Grand Forks is one step closer to getting a designated cat shelter, thanks to the hard work of a non-profit society and a city councillor who wanted to help neighbourhood strays.
Kimberly Feeny, who has long led efforts to help city and regional district area cats, recently made headlines when she and her friends rescued a colony of 20 feral cats from a rural Grand Forks property. Now the chair of the Boundary Helping Hands Feline Rescue Society (Helping Hands), Feeny said the organization plans to temporarily set up shop at a flood-damaged vacant home they recently leased from city hall.
WATCH: Kootenay women working to rescue 20 cats in feral colony
The home at 6932 2nd St. was recently broken into by people who left it a mess. Meanwhile, the water damaged structure is probably headed for demolition this summer, according to Justin Dinsdale, who oversees the North Ruckle buyout program that acquired the home.
“As long as we’ve got clean rooms for the cats, that’s all we need,” Feeny said, who set about cleaning the place up with society member Zeke Sijohn.
Feeny said Helpings Hand needed to move after a ring-worm scare at its current digs — a heated RV outside Feeny’s home. The rescues turned out not have ring worm, but the prospect of having to quarantine infected cats underscored the need for more space, she explained.
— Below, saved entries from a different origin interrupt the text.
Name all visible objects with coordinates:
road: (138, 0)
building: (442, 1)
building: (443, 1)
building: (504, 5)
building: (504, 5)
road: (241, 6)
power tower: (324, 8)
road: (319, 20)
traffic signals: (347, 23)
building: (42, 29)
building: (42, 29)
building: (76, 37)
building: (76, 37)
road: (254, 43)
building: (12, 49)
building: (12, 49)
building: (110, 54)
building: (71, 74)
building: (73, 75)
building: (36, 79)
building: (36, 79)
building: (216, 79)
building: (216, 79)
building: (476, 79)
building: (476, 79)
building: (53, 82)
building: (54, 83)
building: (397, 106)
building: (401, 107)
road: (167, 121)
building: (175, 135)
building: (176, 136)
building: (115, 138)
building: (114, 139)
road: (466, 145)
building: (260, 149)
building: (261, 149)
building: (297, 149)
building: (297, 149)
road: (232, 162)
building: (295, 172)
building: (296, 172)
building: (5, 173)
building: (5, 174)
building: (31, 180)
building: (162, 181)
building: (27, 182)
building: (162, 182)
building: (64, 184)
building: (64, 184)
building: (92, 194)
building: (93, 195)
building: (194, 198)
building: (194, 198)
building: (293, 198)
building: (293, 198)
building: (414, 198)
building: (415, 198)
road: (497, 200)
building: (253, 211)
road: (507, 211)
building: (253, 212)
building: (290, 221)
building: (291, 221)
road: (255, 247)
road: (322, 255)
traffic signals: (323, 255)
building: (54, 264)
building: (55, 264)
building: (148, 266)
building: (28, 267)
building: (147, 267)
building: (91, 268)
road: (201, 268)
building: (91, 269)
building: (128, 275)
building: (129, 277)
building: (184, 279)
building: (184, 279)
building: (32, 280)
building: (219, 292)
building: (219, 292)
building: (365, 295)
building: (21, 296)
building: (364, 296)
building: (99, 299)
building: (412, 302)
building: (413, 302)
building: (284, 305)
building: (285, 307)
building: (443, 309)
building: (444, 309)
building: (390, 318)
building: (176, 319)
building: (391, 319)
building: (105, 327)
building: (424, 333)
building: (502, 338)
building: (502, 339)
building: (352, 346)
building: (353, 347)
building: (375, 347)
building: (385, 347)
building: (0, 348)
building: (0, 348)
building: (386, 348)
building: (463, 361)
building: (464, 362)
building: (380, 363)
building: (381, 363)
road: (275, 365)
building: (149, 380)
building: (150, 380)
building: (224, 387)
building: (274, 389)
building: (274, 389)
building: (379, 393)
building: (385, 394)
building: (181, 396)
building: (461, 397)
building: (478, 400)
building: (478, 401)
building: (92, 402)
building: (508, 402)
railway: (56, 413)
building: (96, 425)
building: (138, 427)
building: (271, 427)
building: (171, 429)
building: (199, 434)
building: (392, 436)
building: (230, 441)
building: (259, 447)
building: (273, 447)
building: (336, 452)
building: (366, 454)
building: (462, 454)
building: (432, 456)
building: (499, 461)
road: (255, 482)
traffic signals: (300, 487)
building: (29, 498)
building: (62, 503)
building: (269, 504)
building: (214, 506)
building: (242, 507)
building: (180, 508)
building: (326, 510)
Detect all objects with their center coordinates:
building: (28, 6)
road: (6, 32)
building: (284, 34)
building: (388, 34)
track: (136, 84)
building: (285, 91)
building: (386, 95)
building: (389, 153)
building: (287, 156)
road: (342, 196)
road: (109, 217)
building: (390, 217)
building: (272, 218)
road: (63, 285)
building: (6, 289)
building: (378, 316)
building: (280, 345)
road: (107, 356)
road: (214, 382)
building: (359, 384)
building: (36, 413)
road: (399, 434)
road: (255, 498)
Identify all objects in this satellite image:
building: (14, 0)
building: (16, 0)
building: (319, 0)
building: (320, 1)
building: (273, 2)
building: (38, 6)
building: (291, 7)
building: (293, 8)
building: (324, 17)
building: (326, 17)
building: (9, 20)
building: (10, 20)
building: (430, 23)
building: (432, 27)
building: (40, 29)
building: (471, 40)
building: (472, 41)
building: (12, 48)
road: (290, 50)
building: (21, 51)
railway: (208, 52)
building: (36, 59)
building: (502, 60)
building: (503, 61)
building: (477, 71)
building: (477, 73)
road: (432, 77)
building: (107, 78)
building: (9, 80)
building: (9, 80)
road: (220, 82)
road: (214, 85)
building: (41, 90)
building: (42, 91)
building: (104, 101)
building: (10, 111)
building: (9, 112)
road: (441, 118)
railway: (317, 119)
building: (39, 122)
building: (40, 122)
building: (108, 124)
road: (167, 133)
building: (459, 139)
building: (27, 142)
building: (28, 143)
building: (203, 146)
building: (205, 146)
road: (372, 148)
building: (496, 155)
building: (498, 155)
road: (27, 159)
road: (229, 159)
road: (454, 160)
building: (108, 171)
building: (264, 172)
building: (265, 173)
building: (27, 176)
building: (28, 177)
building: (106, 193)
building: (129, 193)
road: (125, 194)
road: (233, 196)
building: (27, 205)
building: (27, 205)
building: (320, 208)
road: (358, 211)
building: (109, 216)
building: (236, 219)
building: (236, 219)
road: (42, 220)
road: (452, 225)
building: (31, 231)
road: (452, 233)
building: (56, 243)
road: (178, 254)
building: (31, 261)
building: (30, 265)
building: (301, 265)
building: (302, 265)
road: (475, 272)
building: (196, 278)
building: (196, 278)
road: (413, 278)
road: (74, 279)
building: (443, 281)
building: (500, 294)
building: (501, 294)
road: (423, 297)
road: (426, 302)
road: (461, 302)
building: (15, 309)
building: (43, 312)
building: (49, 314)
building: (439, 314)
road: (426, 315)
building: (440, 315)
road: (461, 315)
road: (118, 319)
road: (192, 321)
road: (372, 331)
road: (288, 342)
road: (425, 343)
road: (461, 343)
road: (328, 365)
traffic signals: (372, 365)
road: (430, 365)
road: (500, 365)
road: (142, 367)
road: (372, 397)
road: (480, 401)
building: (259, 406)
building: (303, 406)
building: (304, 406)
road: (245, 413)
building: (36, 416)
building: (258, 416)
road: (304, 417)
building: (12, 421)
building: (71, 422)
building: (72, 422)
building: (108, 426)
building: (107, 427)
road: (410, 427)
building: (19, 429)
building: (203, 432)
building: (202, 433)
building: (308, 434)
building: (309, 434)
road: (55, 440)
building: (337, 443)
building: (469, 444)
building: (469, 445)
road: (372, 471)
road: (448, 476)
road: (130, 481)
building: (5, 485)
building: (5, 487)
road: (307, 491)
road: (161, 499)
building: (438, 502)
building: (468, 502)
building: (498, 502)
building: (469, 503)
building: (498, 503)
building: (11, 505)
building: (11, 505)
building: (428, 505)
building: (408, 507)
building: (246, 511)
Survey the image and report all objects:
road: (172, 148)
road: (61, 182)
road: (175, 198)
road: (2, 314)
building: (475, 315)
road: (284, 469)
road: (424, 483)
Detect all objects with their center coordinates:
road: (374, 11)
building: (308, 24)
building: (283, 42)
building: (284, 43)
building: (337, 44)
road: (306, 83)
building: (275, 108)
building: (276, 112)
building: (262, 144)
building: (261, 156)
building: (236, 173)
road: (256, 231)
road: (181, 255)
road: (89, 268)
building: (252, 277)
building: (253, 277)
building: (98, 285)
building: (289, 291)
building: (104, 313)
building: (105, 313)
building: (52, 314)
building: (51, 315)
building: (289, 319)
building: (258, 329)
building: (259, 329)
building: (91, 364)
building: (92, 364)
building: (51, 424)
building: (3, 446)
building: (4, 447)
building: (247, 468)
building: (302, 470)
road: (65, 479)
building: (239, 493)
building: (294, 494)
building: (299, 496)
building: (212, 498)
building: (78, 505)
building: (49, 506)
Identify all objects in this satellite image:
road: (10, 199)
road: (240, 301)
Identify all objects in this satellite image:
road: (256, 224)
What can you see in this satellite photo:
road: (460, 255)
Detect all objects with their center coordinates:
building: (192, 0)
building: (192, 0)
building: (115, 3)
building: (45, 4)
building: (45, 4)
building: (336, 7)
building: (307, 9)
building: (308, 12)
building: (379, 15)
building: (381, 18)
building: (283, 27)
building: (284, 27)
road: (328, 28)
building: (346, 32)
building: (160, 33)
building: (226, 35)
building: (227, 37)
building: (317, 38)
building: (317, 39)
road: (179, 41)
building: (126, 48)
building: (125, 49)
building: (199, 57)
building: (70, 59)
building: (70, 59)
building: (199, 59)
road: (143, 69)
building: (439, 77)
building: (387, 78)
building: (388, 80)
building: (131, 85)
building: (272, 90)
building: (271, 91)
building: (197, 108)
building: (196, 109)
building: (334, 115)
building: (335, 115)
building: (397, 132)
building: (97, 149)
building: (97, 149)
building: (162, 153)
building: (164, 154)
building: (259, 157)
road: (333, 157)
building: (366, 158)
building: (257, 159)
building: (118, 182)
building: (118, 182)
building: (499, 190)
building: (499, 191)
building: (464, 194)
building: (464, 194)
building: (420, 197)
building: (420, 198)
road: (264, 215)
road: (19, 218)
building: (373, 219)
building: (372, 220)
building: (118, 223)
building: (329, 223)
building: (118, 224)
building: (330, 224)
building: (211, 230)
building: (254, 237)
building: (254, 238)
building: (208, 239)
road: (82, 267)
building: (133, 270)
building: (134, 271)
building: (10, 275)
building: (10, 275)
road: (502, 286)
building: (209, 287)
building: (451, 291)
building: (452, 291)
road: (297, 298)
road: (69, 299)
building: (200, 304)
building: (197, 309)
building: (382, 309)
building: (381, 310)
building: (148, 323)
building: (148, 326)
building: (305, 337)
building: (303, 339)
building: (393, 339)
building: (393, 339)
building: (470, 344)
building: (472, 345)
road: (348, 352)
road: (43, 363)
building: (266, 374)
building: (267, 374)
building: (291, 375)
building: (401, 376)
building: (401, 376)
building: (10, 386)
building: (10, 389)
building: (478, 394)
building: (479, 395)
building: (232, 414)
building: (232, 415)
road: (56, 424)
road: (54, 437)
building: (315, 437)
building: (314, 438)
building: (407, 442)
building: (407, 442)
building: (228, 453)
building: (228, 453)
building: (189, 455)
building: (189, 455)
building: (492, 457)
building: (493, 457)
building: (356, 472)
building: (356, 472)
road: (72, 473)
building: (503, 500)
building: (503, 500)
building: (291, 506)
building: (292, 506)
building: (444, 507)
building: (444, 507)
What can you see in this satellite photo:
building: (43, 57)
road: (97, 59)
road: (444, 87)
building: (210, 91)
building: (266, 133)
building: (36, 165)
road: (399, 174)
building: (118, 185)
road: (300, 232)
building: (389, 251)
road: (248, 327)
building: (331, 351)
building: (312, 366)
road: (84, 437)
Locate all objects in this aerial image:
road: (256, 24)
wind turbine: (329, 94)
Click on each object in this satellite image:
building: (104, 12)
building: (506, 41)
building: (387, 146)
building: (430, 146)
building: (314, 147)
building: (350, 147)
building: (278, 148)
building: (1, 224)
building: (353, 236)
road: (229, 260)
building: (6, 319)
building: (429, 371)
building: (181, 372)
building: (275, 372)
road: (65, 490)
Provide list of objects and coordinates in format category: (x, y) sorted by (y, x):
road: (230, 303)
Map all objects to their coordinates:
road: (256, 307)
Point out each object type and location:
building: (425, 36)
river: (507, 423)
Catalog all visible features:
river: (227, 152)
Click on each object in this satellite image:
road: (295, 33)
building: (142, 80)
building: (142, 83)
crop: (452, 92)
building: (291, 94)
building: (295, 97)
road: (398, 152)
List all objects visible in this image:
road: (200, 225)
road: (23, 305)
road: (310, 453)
Councillor Krog, who owns four cats with his wife Andrea, said he helped Feeny pitch Helping Hands’ plan to eventually move into the animal shelter on Donaldson Drive, which operates under the auspices of the Regional District of Kootenay Boundary (RDKB). Meanwhile, he helped Feeny work out the society’s lease which she signed at city hall Thursday, March 4.
The city granted the lease on the conditions that Helping Hands provide for water and electricity at the temporary shelter and take out liability insurance for the property. Krog said he would pay for FortisBC to turn the electricity back on. He was still negotiating an insurance policy as of Thursday afternoon.
The shelter will start arranging adoptions by appointment once volunteers have finished fixing up the home, Feeny said. The society charges $150 per adoption, which Feeny said doesn’t cover the roughly $200 veterinary bill for cats’ spaying/neutering and de-worming. Many rescued cats need further treatment before they can be adopted out, which Feeny said is also very costly.